WHAT NEEDS TO BE DONE: In the data, extract each line that holds the string "эфир".

SOURCE DATA:
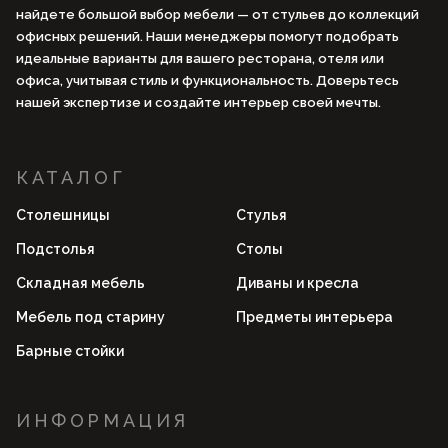
найдете большой выбор мебели — от стульев до коллекций
офисных решений. Наши менеджеры помогут подобрать
идеальные варианты для вашего ресторана, отеля или
офиса, учитывая стиль и функциональность. Доверьтесь
нашей экспертизе и создайте интерьер своей мечты.
КАТАЛОГ
Столешницы
Стулья
Подстолья
Столы
Складная мебель
Диваны и кресла
Мебель под старину
Предметы интерьера
Барные стойки
ИНФОРМАЦИЯ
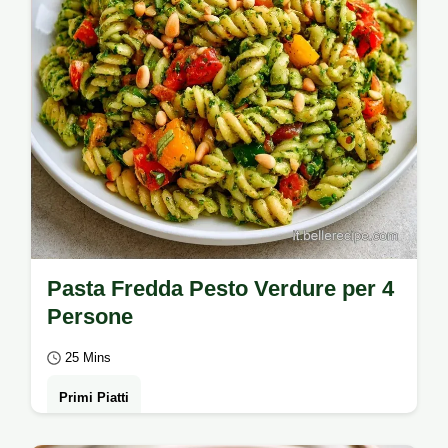
Pasta Fredda Pesto Verdure per 4
Persone
25 Mins
Primi Piatti
Un primo piatto fresco e cremoso: ecco la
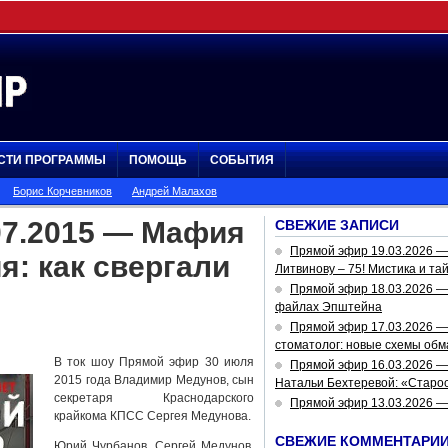
СТИ ПРОГРАММЫ
ПОМОЩЬ
СОБЫТИЯ
Борис Корчевников
Андрей Малахов
07.2015 — Мафия
СВЕЖИЕ ЗАПИСИ
Прямой эфир 19.03.2026 
я: как свергали
Литвинову – 75! Мистика и та
Прямой эфир 18.03.2026 — 
файлах Эпштейна
Прямой эфир 17.03.2026 —
стоматолог: новые схемы обм
В ток шоу Прямой эфир 30 июля
Прямой эфир 16.03.2026 —
2015 года Владимир Медунов, сын
Натальи Бехтеревой: «Старос
секретаря Краснодарского
Прямой эфир 13.03.2026 
крайкома КПСС Сергея Медунова.
СВЕЖИЕ КОММЕНТАРИ
Юрий Чурбанов, Сергей Медунов,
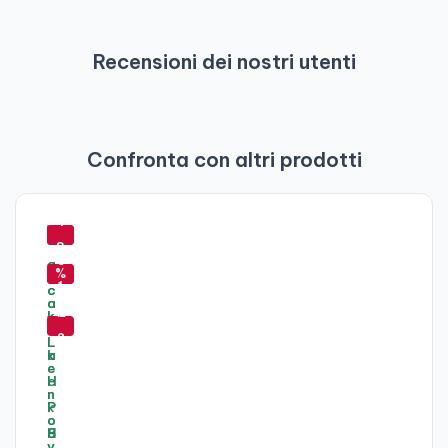
Recensioni dei nostri utenti
Confronta con altri prodotti
-
-
4
6
-
-
8
2
5
5
%
%
5
-
1
%
%
5
2
%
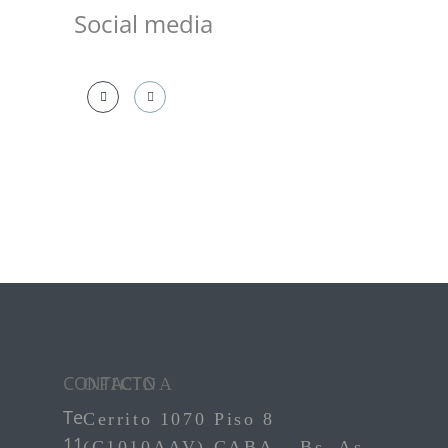
Social media
CONTACTO
OFICINA
Teléfono:
+54
Cerrito 1070 Piso 8
11
(C1010AAV) CABA – Bs. As.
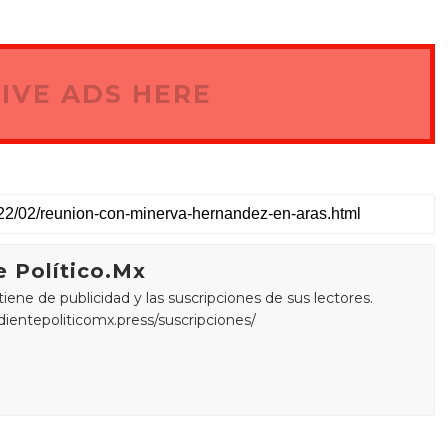
IVE ADS HERE
 Político.Mx
ne de publicidad y las suscripciones de sus lectores.
edientepoliticomx.press/suscripciones/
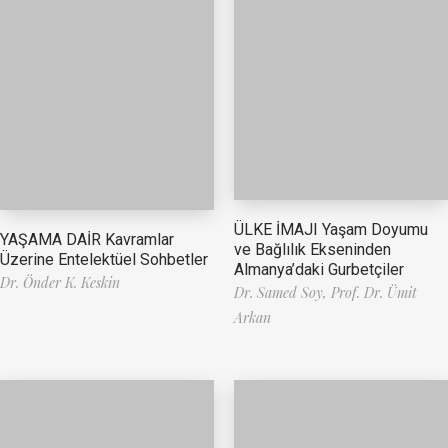
ÜLKE İMAJI Yaşam Doyumu
YAŞAMA DAİR Kavramlar
ve Bağlılık Ekseninden
Üzerine Entelektüel Sohbetler
Almanya’daki Gurbetçiler
Dr. Önder K. Keskin
Dr. Samed Soy,
Prof. Dr. Ümit
Arkan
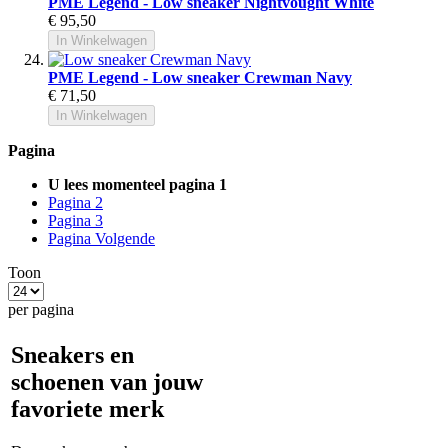
PME Legend - Low sneaker Nightvought White
€ 95,50
In Winkelwagen
PME Legend - Low sneaker Crewman Navy
€ 71,50
In Winkelwagen
Pagina
U lees momenteel pagina
1
Pagina
2
Pagina
3
Pagina
Volgende
Toon
per pagina
Sneakers en
schoenen van jouw
favoriete merk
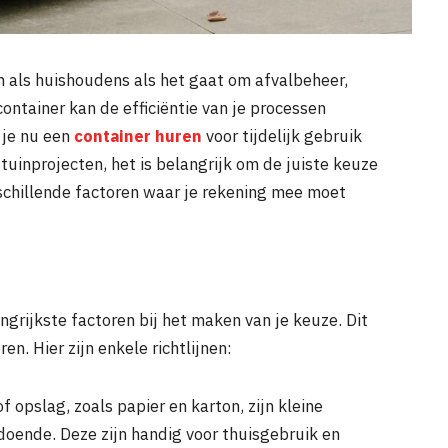
n als huishoudens als het gaat om afvalbeheer,
container kan de efficiëntie van je processen
 je nu een
container huren
voor tijdelijk gebruik
tuinprojecten, het is belangrijk om de juiste keuze
schillende factoren waar je rekening mee moet
ngrijkste factoren bij het maken van je keuze. Dit
en. Hier zijn enkele richtlijnen:
 opslag, zoals papier en karton, zijn kleine
ldoende. Deze zijn handig voor thuisgebruik en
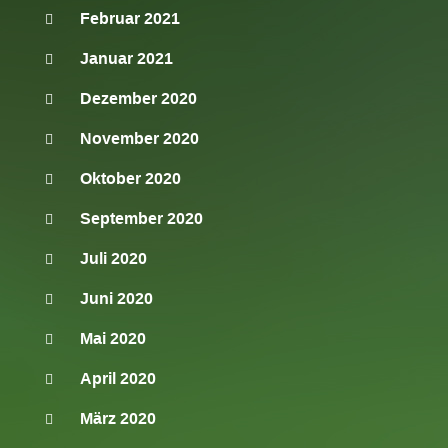
Februar 2021
Januar 2021
Dezember 2020
November 2020
Oktober 2020
September 2020
Juli 2020
Juni 2020
Mai 2020
April 2020
März 2020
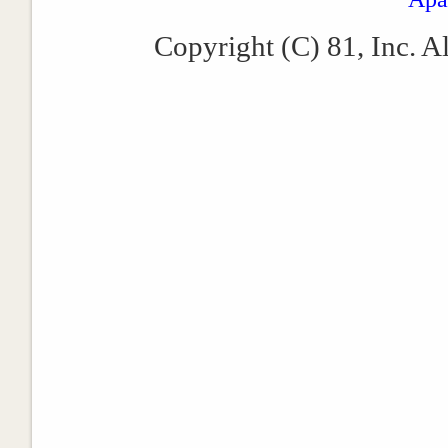
Copyright (C) 81, Inc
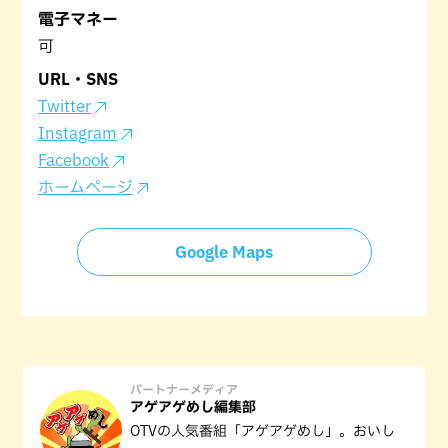
電子マネー
可
URL・SNS
Twitter
Instagram
Facebook
ホームページ
Google Maps
パートナーメディア
アゲアゲめし編集部
OTVの人気番組「アゲアゲめし」。おいし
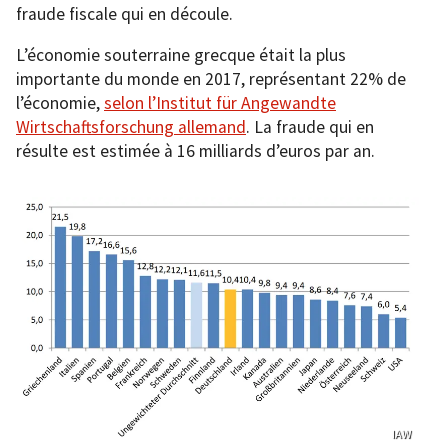
fraude fiscale qui en découle.
L’économie souterraine grecque était la plus
importante du monde en 2017, représentant 22% de
l’économie,
selon l’Institut für Angewandte
Wirtschaftsforschung allemand
. La fraude qui en
résulte est estimée à 16 milliards d’euros par an.
IAW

EXPECTED ANSWER:
Прямой эфир 19.03.2026 
Прямой эфир 18.03.2026 — 
Прямой эфир 17.03.2026 —
В ток шоу Прямой эфир 30 июля
Прямой эфир 16.03.2026 —
Прямой эфир 13.03.2026 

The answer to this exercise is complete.